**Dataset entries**
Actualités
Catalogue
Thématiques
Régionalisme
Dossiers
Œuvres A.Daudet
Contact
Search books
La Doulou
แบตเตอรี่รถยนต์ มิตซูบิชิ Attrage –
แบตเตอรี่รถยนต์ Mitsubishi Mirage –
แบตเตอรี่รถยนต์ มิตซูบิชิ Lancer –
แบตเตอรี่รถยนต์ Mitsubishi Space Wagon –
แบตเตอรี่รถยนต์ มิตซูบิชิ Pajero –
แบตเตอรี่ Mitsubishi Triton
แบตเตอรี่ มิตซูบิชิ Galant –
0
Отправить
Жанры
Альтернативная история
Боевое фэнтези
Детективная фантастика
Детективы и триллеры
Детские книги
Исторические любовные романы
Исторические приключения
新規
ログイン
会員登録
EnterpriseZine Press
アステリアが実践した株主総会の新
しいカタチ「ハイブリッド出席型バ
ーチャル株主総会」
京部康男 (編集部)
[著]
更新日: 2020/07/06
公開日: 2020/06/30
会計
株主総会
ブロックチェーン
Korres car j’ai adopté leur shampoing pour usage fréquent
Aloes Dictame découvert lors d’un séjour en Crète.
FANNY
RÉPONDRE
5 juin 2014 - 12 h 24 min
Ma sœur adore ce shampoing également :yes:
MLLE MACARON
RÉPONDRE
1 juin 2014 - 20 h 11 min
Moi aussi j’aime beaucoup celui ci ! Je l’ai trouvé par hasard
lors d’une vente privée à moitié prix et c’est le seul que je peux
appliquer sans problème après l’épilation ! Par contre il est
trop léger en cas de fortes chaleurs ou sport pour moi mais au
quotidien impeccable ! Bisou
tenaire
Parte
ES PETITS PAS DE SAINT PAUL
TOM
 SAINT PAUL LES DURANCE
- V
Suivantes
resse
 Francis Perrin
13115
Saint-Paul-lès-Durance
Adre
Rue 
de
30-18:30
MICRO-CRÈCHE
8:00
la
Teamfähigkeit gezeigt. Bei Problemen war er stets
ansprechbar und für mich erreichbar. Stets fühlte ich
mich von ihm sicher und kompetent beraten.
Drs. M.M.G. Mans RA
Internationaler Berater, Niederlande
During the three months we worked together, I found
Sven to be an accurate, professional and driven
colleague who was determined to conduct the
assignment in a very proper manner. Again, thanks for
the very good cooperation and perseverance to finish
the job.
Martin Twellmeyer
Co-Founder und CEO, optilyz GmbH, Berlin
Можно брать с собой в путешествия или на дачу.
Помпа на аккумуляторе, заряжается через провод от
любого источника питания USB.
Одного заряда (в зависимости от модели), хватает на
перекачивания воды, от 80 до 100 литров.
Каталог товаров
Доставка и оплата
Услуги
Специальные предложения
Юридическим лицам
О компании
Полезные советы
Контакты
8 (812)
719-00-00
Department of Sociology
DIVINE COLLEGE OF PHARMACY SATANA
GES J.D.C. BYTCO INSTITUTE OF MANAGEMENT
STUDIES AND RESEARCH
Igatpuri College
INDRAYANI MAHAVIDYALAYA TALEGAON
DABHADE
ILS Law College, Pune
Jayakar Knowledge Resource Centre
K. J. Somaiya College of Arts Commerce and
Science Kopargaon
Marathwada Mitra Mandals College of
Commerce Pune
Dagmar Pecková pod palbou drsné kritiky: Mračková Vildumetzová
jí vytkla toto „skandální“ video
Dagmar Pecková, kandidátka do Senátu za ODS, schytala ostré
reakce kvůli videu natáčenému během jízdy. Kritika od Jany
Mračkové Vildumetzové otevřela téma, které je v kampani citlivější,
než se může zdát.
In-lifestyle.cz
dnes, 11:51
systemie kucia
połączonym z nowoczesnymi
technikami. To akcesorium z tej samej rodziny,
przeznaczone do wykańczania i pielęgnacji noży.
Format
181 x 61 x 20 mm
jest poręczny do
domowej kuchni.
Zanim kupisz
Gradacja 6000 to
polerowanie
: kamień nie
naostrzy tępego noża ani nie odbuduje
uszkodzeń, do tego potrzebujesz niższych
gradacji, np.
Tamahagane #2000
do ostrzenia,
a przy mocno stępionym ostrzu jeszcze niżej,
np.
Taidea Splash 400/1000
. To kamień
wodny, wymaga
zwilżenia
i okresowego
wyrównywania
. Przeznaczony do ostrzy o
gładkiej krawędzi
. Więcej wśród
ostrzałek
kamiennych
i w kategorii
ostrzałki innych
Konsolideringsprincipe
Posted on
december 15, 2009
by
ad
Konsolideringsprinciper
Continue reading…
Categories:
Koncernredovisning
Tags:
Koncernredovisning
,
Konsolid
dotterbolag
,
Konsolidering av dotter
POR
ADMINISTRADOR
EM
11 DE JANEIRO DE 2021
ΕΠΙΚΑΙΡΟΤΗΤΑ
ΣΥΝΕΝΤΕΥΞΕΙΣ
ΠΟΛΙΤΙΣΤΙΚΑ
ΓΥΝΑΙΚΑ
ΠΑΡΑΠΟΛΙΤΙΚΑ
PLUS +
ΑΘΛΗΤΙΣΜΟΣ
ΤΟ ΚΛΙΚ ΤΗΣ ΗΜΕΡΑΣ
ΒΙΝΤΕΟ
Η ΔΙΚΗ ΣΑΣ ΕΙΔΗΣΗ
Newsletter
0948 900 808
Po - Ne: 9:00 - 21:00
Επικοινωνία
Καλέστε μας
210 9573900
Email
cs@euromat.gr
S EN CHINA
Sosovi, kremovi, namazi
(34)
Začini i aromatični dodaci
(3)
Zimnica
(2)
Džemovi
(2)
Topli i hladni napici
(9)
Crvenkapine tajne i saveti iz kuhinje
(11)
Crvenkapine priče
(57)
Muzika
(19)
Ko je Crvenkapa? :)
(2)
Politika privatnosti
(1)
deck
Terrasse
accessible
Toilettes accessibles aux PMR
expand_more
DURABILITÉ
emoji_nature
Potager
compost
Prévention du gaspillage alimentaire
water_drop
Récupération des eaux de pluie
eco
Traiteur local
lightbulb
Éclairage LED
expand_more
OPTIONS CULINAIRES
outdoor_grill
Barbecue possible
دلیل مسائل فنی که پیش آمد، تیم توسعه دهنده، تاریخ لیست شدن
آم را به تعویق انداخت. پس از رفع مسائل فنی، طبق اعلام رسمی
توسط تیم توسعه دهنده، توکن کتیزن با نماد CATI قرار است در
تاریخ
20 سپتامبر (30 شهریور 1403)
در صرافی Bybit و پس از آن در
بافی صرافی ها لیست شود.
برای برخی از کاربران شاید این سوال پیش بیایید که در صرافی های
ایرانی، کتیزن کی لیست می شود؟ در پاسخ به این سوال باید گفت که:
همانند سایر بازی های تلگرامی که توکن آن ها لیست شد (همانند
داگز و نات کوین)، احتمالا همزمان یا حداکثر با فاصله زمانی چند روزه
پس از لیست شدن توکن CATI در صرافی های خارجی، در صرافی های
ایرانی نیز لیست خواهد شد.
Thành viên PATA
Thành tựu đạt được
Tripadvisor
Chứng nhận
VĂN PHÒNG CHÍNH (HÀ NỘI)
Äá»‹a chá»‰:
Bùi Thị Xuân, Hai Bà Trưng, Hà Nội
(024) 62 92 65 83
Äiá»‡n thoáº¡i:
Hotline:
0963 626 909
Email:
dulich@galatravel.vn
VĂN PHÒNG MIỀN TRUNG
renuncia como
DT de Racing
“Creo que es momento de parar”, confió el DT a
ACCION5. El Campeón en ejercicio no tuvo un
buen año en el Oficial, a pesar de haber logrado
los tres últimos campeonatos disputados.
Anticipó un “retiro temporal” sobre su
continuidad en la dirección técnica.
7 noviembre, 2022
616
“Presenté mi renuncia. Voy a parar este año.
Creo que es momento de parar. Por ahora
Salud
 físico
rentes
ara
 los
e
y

**REQUIREMENT**
Exactly as written, please transcribe the lines from the start of the records above to the line that holds "5 juin 2014 - 12 h 24 min", both ends included.

**WRITTEN SOLUTION**
Actualités
Catalogue
Thématiques
Régionalisme
Dossiers
Œuvres A.Daudet
Contact
Search books
La Doulou
แบตเตอรี่รถยนต์ มิตซูบิชิ Attrage –
แบตเตอรี่รถยนต์ Mitsubishi Mirage –
แบตเตอรี่รถยนต์ มิตซูบิชิ Lancer –
แบตเตอรี่รถยนต์ Mitsubishi Space Wagon –
แบตเตอรี่รถยนต์ มิตซูบิชิ Pajero –
แบตเตอรี่ Mitsubishi Triton
แบตเตอรี่ มิตซูบิชิ Galant –
0
Отправить
Жанры
Альтернативная история
Боевое фэнтези
Детективная фантастика
Детективы и триллеры
Детские книги
Исторические любовные романы
Исторические приключения
新規
ログイン
会員登録
EnterpriseZine Press
アステリアが実践した株主総会の新
しいカタチ「ハイブリッド出席型バ
ーチャル株主総会」
京部康男 (編集部)
[著]
更新日: 2020/07/06
公開日: 2020/06/30
会計
株主総会
ブロックチェーン
Korres car j’ai adopté leur shampoing pour usage fréquent
Aloes Dictame découvert lors d’un séjour en Crète.
FANNY
RÉPONDRE
5 juin 2014 - 12 h 24 min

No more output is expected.